Best for organizations with larger operational teams or co-managed support models that need deeper event correlation and proactive response.

Tradeoffs

This creates the strongest long-term operating model, but it requires more data discipline and operational maturity up front.

IVI Recommendation

Recommended when CX operations are already tied closely to broader observability and incident management programs.

Proof Points

What this looks like in practice

These examples show how CX observability becomes more useful when teams can see the experience, the workflow, and the dependency chain together.

Queue health is no longer viewed in isolation

Richer operational context

Teams can see when service levels change alongside workflow or dependency conditions instead of treating queue metrics as a standalone story.

Situation

Supervisors could see queue changes, but had limited visibility into whether the issue was operational, technical, or downstream.

What changed

Amazon Connect metrics were correlated with selected dependencies and workflow indicators that shaped the customer experience.

Impact

Triage improved because teams had more context for what changed and where to investigate first.

IVI role

IVI helps translate native metrics into operationally meaningful visibility rather than isolated reporting views.

Customer experience signals are tied to workflow health

Better cause-and-effect visibility

Sentiment shifts, delays, and service anomalies become easier to interpret when connected to the workflows and systems supporting the interaction.

Situation

Teams could see customer or queue symptoms, but not whether the trigger was a workflow issue, dependency problem, or external system change.

What changed

The dashboard model connected CX signals to workflow and dependency indicators that influenced service behavior.

Impact

Teams gained a stronger operating picture and were able to investigate issues with less guesswork.

IVI role

IVI differentiates by treating CX visibility as an observability problem, not just a dashboard design exercise.

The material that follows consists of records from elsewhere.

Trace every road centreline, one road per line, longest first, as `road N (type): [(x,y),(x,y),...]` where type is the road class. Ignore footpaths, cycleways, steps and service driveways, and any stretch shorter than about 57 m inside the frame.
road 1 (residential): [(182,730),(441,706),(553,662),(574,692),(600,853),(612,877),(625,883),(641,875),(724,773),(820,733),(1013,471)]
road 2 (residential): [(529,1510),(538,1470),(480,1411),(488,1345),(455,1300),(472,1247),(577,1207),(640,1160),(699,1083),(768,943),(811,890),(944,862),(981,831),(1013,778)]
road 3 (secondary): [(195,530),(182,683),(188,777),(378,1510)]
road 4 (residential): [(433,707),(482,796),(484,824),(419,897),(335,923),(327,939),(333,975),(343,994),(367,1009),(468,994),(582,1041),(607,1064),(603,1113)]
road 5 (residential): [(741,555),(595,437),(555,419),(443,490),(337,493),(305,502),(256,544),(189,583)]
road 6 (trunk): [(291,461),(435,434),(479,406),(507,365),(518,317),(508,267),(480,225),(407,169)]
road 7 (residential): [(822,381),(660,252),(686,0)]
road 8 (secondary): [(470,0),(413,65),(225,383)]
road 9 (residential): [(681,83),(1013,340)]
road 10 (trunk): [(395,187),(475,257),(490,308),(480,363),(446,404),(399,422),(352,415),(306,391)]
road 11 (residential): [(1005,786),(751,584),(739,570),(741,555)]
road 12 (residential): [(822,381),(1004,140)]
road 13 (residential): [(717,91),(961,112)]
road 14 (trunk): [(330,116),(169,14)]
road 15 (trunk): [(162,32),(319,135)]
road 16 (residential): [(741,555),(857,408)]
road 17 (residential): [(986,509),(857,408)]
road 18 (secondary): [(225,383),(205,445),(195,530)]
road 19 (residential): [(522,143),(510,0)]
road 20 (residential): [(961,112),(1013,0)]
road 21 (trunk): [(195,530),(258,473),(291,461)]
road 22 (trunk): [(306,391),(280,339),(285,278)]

Operational teams can move from reporting to response

Actionable visibility

Dashboards and alerts become more valuable when they help teams decide what to do, not just what happened.

Situation

Reporting existed, but it was too fragmented or delayed to help teams respond quickly during service degradation.

What changed

Dashboards, thresholds, and supporting alerts were designed around real operational decisions and escalation paths.

Impact

Operational awareness improved because teams could act earlier with stronger context.

IVI role

IVI helps turn contact center telemetry into a more usable operational model that can align to co-managed services where needed.

FAQs

Frequently Asked Questions

Common questions about CX observability and operational visibility for Amazon Connect.

Does Amazon Connect already include dashboards and metrics?

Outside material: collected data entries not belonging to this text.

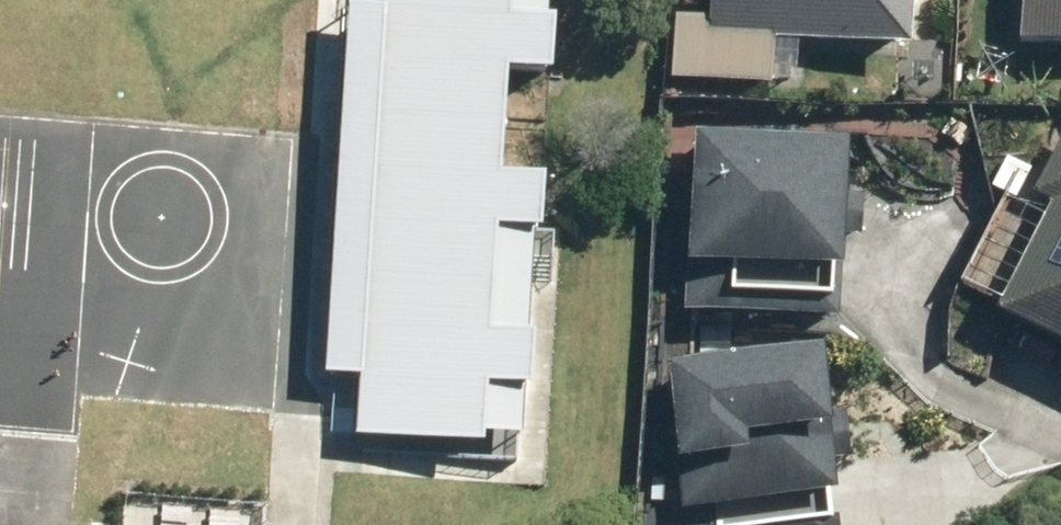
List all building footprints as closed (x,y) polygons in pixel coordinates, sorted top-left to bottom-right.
[(384,11),(383,39),(362,364),(361,381),(356,440),(484,448),(485,438),(488,388),(506,389),(524,390),(531,391),(535,336),(527,336),(490,333),(496,243),(497,233),(534,236),(542,236),(542,231),(546,177),(542,177),(503,174),(509,76),(548,79),(552,79),(555,26),(547,26),(509,23),(510,0),(385,0),(384,11)] [(509,23),(547,26),(549,0),(510,0),(509,23)] [(710,14),(679,13),(676,81),(802,86),(804,40),(921,45),(923,0),(711,0),(710,14)] [(1027,34),(1060,35),(1060,0),(1029,0),(1027,34)] [(344,380),(361,381),(362,364),(383,39),(384,11),(367,10),(349,8),(347,37),(327,362),(326,379),(328,379),(344,380)] [(700,261),(740,262),(740,289),(838,292),(839,258),(857,259),(861,136),(704,131),(700,261)] [(1031,199),(1013,190),(967,279),(1060,328),(1060,142),(1031,199)] [(533,245),(534,236),(497,233),(496,243),(490,333),(527,336),(533,245)] [(834,346),(683,364),(700,505),(851,487),(834,346)] [(506,389),(488,388),(485,438),(503,439),(521,441),(524,390),(506,389)]
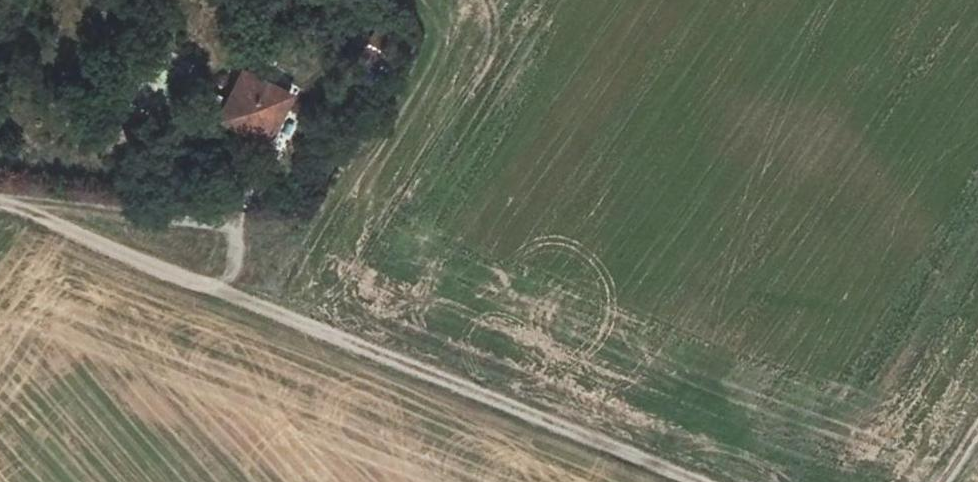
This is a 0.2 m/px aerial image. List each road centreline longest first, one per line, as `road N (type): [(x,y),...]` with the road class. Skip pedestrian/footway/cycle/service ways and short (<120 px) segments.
road 1 (track): [(0,201),(701,481)]
road 2 (track): [(238,296),(236,242),(231,228),(214,220),(0,198)]

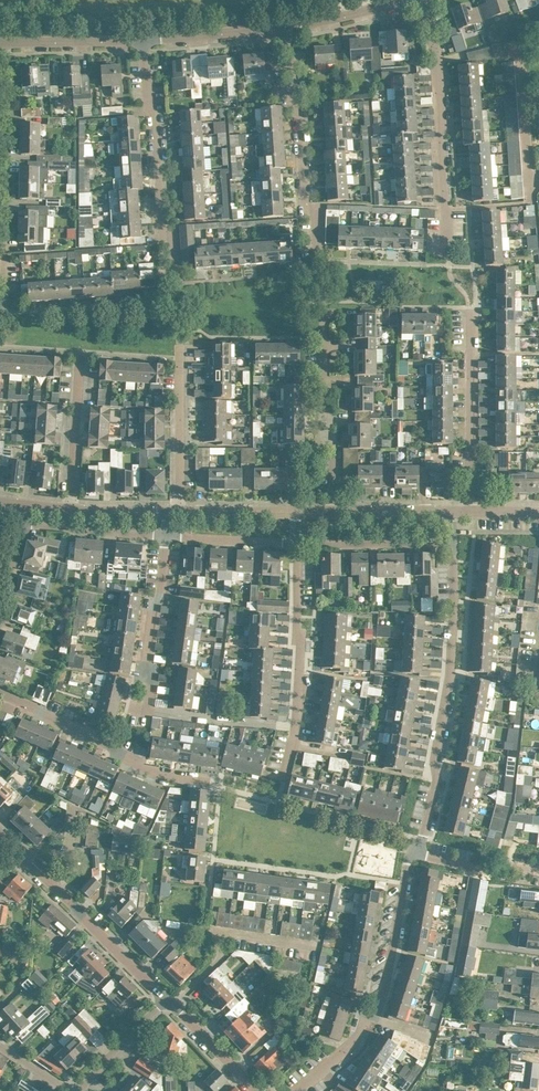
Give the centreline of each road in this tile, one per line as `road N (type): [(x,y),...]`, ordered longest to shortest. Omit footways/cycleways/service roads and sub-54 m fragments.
road 1 (residential): [(413,852),(437,779),(453,543)]
road 2 (residential): [(0,312),(7,43)]
road 3 (residential): [(279,793),(298,695),(296,544)]
road 4 (residential): [(184,284),(163,235),(145,40)]
road 5 (residential): [(220,787),(155,774),(0,693)]
road 6 (residential): [(166,1000),(0,835)]
road 7 (residential): [(445,208),(436,54),(421,0)]
road 8 (residential): [(331,512),(324,303)]
road 9 (residential): [(471,512),(472,315)]
road 10 (residential): [(306,215),(287,26)]
road 11 (residential): [(134,706),(149,708),(145,671),(166,537)]
road 12 (residential): [(362,1025),(382,997),(413,852)]
road 13 (residential): [(180,512),(177,333)]
road 14 (residential): [(70,510),(80,352)]
road 15 (residential): [(296,544),(453,543)]
road 16 (residential): [(21,524),(166,537)]
road 17 (residential): [(145,40),(287,26)]
road 18 (residential): [(7,43),(145,40)]
road 19 (residential): [(166,537),(296,544)]
road 20 (residential): [(538,871),(493,874),(413,852)]
road 21 (residential): [(256,1090),(166,1000)]
road 22 (residential): [(82,1090),(166,1000)]
road 23 (residential): [(453,512),(331,512)]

Yes. Amazon Connect includes native real-time and historical dashboards, and Contact Lens adds analytics and sentiment capabilities. The gap for many teams is connecting those views to workflow health, integrations, and supporting AWS or third-party systems.

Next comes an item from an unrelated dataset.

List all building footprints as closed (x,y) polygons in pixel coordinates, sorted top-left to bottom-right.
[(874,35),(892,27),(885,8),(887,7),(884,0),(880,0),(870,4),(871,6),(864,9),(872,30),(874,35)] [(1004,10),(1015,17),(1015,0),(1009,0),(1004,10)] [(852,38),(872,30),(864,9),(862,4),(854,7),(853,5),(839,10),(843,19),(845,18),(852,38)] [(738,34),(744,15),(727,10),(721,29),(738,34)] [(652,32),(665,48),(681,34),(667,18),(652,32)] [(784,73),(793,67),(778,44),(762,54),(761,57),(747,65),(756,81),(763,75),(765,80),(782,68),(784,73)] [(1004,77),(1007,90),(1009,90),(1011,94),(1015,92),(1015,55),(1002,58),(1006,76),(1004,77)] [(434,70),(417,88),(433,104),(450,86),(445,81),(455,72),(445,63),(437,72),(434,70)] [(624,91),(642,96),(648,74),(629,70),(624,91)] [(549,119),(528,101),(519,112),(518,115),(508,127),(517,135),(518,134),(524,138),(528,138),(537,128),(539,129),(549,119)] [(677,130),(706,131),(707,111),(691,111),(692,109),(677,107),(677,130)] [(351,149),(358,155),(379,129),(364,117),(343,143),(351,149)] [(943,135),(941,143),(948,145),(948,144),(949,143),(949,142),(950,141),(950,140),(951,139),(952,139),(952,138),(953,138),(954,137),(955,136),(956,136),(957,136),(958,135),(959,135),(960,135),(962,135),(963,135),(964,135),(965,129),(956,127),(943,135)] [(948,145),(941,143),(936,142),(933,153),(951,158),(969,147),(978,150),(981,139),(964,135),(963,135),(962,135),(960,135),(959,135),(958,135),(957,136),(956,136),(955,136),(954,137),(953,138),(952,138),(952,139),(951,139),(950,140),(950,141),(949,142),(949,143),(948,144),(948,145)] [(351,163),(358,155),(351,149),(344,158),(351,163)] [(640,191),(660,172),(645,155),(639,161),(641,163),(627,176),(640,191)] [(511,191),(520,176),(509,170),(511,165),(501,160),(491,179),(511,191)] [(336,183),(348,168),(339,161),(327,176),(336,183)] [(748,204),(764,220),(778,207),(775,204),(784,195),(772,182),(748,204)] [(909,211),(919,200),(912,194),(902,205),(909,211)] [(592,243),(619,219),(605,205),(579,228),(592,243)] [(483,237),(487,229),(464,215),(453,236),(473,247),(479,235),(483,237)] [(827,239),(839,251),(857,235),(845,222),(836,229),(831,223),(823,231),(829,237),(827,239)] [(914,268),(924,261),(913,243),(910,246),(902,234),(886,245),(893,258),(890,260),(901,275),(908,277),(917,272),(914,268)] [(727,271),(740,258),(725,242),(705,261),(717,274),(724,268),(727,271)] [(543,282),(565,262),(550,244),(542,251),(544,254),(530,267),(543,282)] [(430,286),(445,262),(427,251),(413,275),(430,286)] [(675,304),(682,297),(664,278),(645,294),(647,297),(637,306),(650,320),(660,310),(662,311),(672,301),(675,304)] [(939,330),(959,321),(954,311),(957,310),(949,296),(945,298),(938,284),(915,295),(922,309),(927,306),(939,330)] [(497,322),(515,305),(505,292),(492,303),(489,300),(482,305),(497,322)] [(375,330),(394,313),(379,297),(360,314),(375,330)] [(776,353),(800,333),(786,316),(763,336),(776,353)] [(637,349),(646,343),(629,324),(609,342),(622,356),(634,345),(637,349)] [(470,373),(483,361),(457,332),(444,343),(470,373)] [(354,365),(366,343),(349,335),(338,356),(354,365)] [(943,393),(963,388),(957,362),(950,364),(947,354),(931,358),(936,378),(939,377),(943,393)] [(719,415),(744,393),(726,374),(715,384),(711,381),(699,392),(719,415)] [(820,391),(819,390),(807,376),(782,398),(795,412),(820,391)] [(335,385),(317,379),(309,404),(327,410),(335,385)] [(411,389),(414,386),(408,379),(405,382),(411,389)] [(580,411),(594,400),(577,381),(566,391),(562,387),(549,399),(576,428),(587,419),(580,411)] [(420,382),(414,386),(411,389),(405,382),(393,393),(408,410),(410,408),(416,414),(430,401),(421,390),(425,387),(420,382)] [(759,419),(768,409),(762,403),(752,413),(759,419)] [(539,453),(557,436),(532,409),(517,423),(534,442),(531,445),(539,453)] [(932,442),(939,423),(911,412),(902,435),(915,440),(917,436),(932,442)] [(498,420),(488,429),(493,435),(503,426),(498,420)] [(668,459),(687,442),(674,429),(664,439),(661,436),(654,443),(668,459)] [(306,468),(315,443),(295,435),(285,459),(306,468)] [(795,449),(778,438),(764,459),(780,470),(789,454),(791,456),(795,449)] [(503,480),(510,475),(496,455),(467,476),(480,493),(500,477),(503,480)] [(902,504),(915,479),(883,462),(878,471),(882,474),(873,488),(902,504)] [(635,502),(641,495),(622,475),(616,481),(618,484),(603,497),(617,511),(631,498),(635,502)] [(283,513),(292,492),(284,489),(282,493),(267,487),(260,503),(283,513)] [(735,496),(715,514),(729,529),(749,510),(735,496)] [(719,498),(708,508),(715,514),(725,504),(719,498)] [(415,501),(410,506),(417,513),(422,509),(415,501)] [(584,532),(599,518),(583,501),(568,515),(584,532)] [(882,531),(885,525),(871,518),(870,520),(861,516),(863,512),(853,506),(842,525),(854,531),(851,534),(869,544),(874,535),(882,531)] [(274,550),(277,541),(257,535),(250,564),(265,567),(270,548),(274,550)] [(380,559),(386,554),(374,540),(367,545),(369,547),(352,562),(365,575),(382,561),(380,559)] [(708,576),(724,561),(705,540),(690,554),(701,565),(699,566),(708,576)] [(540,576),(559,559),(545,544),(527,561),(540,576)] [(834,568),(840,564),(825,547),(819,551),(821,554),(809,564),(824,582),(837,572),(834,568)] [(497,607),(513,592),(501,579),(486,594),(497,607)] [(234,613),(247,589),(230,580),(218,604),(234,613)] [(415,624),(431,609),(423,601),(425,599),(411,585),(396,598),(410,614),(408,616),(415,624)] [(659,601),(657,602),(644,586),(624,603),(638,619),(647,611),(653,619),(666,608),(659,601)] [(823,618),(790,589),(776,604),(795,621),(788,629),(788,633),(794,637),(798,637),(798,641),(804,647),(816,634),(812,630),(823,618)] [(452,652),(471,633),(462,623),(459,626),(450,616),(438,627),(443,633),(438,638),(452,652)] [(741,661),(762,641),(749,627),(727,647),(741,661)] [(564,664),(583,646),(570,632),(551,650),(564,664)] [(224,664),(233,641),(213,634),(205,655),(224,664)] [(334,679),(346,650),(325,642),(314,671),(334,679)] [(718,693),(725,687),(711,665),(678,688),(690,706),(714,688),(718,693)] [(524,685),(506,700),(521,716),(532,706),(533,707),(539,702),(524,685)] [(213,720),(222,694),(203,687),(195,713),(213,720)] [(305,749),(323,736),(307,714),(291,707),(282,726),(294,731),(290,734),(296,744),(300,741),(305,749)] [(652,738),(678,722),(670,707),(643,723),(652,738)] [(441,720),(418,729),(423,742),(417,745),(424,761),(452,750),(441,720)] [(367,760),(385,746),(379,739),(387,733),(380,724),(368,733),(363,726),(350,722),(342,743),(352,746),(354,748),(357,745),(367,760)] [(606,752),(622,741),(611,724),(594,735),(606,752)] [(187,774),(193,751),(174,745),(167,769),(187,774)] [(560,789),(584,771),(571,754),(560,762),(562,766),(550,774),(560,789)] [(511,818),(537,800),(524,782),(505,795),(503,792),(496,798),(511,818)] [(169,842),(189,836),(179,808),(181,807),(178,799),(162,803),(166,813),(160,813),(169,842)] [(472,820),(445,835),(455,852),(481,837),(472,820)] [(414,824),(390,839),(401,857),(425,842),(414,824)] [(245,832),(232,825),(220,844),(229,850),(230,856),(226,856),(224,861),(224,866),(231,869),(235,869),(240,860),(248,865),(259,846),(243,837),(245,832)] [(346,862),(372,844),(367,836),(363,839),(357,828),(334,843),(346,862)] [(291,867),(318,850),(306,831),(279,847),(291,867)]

How is this different from building another dashboard?

This is not just a reporting project. The goal is to create operational visibility that helps teams see what is changing across CX signals, workflows, and dependencies so they can act faster and with stronger context.

Can this include AWS dependencies like Lambda or Bedrock?

Yes. Where relevant, the model can incorporate selected supporting service indicators so teams can understand how workflow or AI dependencies may be affecting customer experience.

Is this mainly for executives or for operations teams?

Usually both, but with different views. Executives typically need trend and outcome visibility, while operators need live context, thresholds, and dependency awareness.

Does this require replacing native Amazon Connect tools?

No. The strongest approach usually builds on what Amazon Connect already provides, then extends visibility where native dashboards do not fully connect the broader operational picture.

Where does AIOps fit into this model?

In more mature environments, an AIOps layer can help reduce alert noise, improve event correlation, and give operators better incident context. That is where platforms like LogicMonitor with Edwin AI can complement the visibility model.